Apropos of the new story, “GBIA generates mixed emotions from locals, investors” (THT, June 11, Page 9), the completion of Gautam Buddha International Airport (GBIA) will not guarantee cloud bursts of tourists. The airport’s contribution to Nepal tourism, in general, and Lumbini tourism, in particular, will depend on several factors starting with the operation, airfares, flight frequency and others. We will do well to remember that hotels in Lumbini once did brisk business without proper road transportation and erratic flights from the capital. Over the years, both roads and air connections have improved beyond belief. Even without the GBIA, tourists can travel easily by air or road from Kathmandu or by road from Gorakhpur, which is one of the main entry points for pilgrims to Lumbini, perhaps more than Kathmandu. The GBIA will offer pilgrims direct access to Lumbini and other tourist destinations in the region.

Whether that will contribute to the occupancy of the hotels will depend on the individual hotel’s efforts at sales and marketing.

Some of us would not invest millions of rupees, forget billions, in hotels relying solely on the GBIA. The concerned agency, particularly the Lumbini Development Trust (LDT), must work out a robust plan to attract more and more tourists and make them stay there at least for a couple of days. This can be done if the hoteliers and LDT together take the visiting tourists to other areas associated with Lord Buddha.

Manohar Shrestha, Kathmandu


Apropos of the editorial “Abide by constitution” (THT, June 3, Page 6), the vacancy for the local levels with utter disregard for the policy of inclusion, as per the spirit of the constitution, is unacceptable. The constitution clearly states that the provincial governments can make arrangements for the local level staffers. Legal remedy is a must to correct the mistake made by the government. The meaning of federalism is that the provinces should have their own government and administration.

But the federal government has made efforts to curtail that and snubbed inclusion.
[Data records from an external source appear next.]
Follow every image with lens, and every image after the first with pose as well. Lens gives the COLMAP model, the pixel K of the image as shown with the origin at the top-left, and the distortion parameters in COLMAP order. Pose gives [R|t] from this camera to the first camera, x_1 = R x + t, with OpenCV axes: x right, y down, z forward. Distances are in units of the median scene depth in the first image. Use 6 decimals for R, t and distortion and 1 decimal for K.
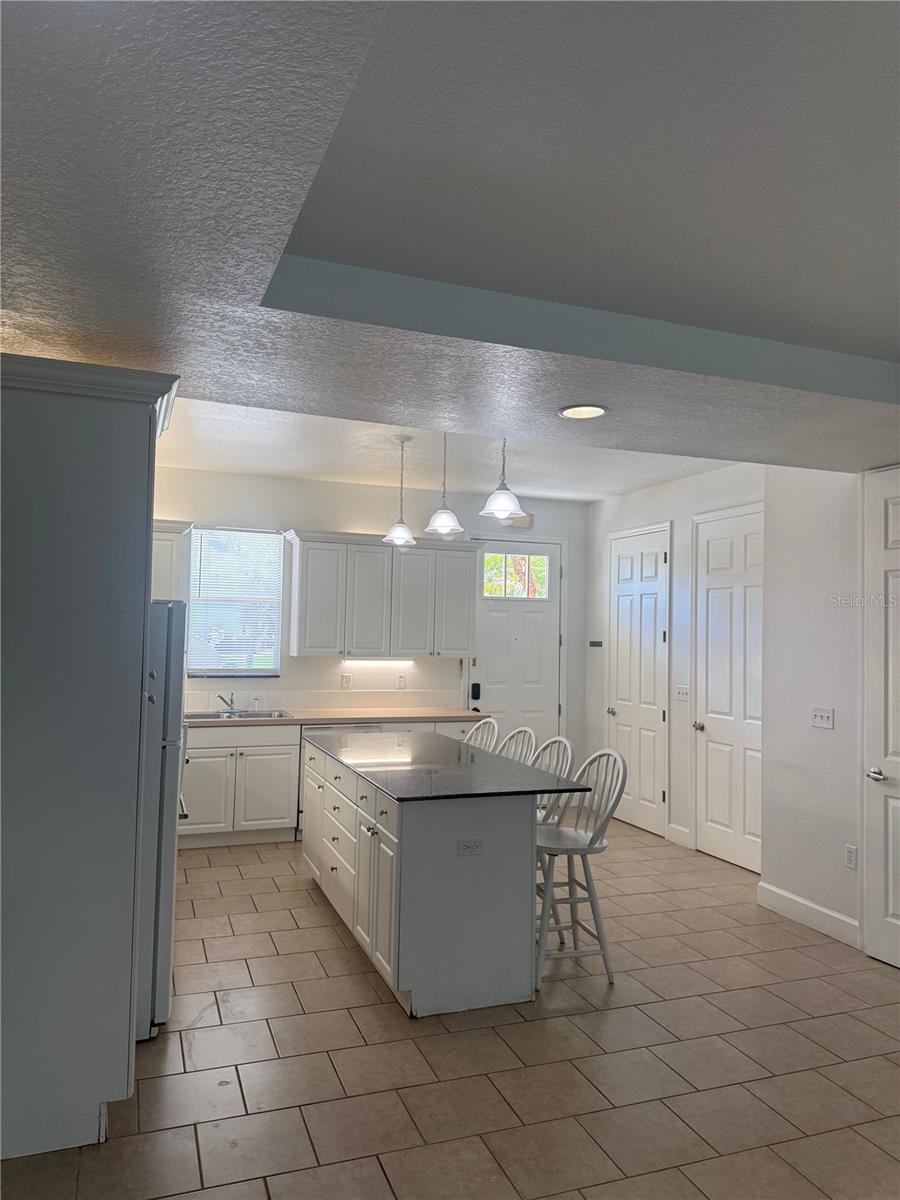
lens RADIAL K [[830.5, 0, 450.0], [0, 830.5, 600.0], [0, 0, 1]] dist [0.118618, -0.222110]
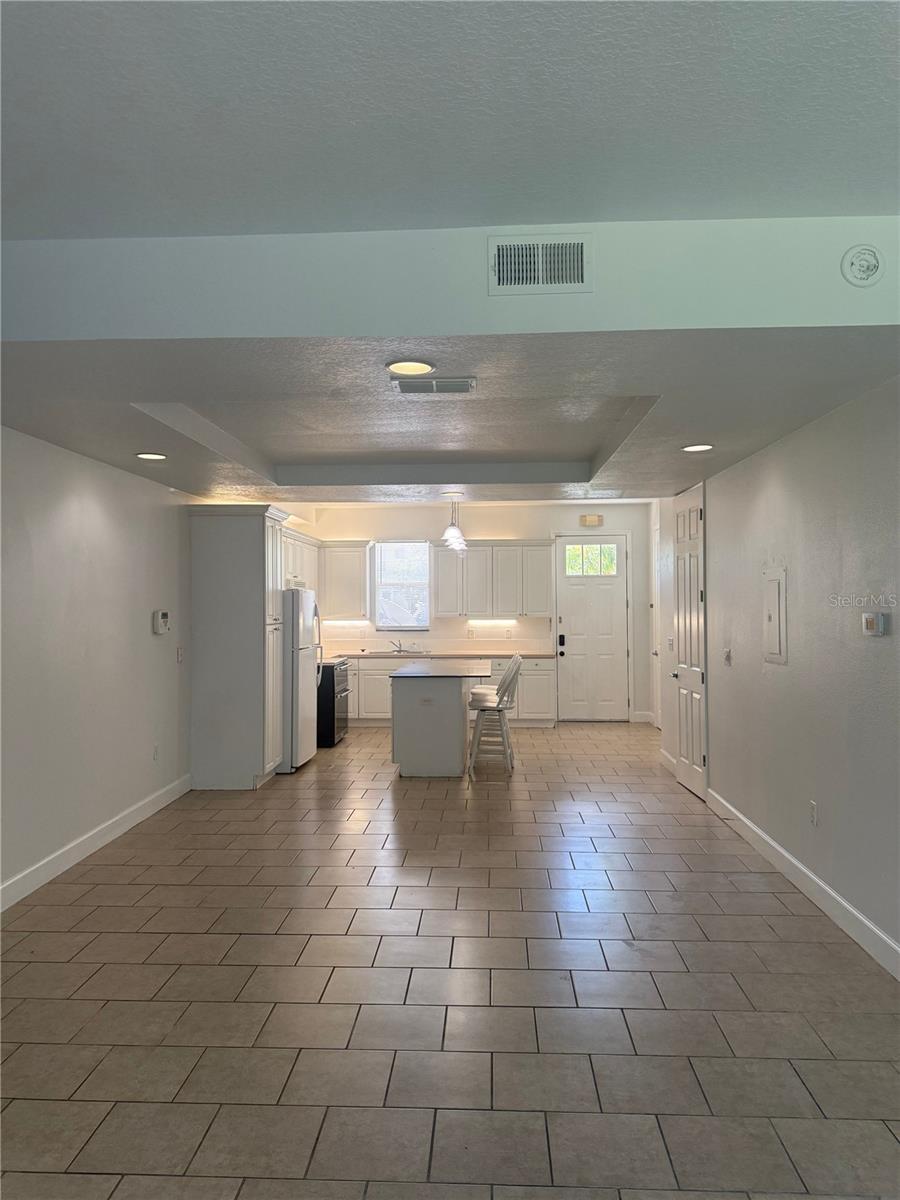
lens RADIAL K [[830.5, 0, 450.0], [0, 830.5, 600.0], [0, 0, 1]] dist [0.118618, -0.222110]
pose [[0.917029, -0.028888, -0.397774, 0.466841], [0.040916, 0.998925, 0.021781, -0.001016], [0.396717, -0.036249, 0.917225, -0.452235]]
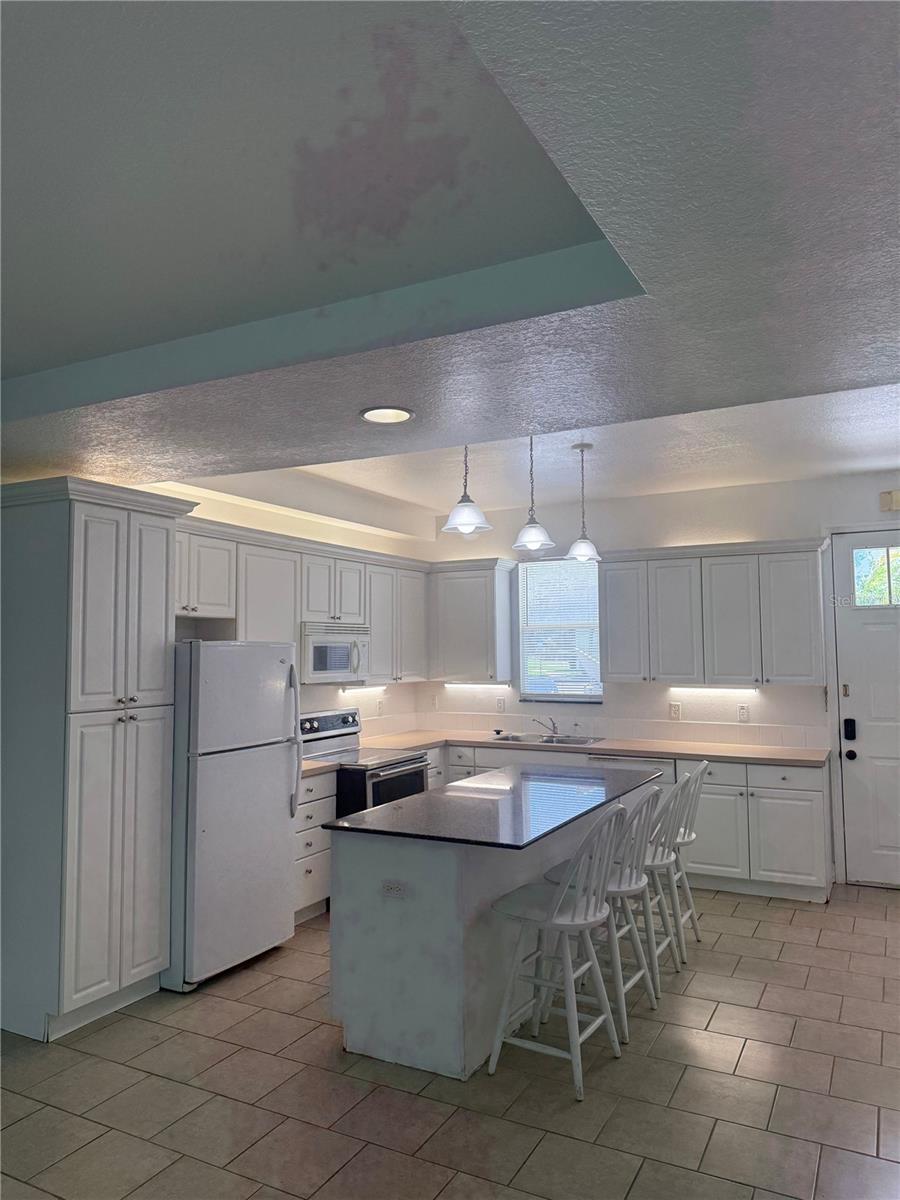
lens RADIAL K [[830.5, 0, 450.0], [0, 830.5, 600.0], [0, 0, 1]] dist [0.118618, -0.222110]
pose [[0.664324, -0.071933, -0.743976, 0.403091], [0.051295, 0.997399, -0.050632, 0.011236], [0.745683, -0.004526, 0.666286, 0.213158]]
CM of Province-2 Lalbabu Raut last month had written to the federal government and the PSC not to send staffers from the centre as preparations were on to form the Provincial Public Service Commission. He had written that staffers for the province and local bodies would be deployed from the provincial level as a bill to form the Provincial Public Service Commission and provincial public service law have already been tabled in the Provincial Assembly and were in the final stage of their passage. He had also urged the PSC chairman not to invite applications for Province-2 and 136 local levels in the province. CM Raut had also sent a copy to the Ministry of Federal Affairs and local government.

It should be noted that the provincial council of ministers, village council and municipal council may form and operate various government services according to law as may be required for running their administration.

Hrithik Yadav, Bara

A version of this article appears in print on June 12, 2019 of The Himalayan Times.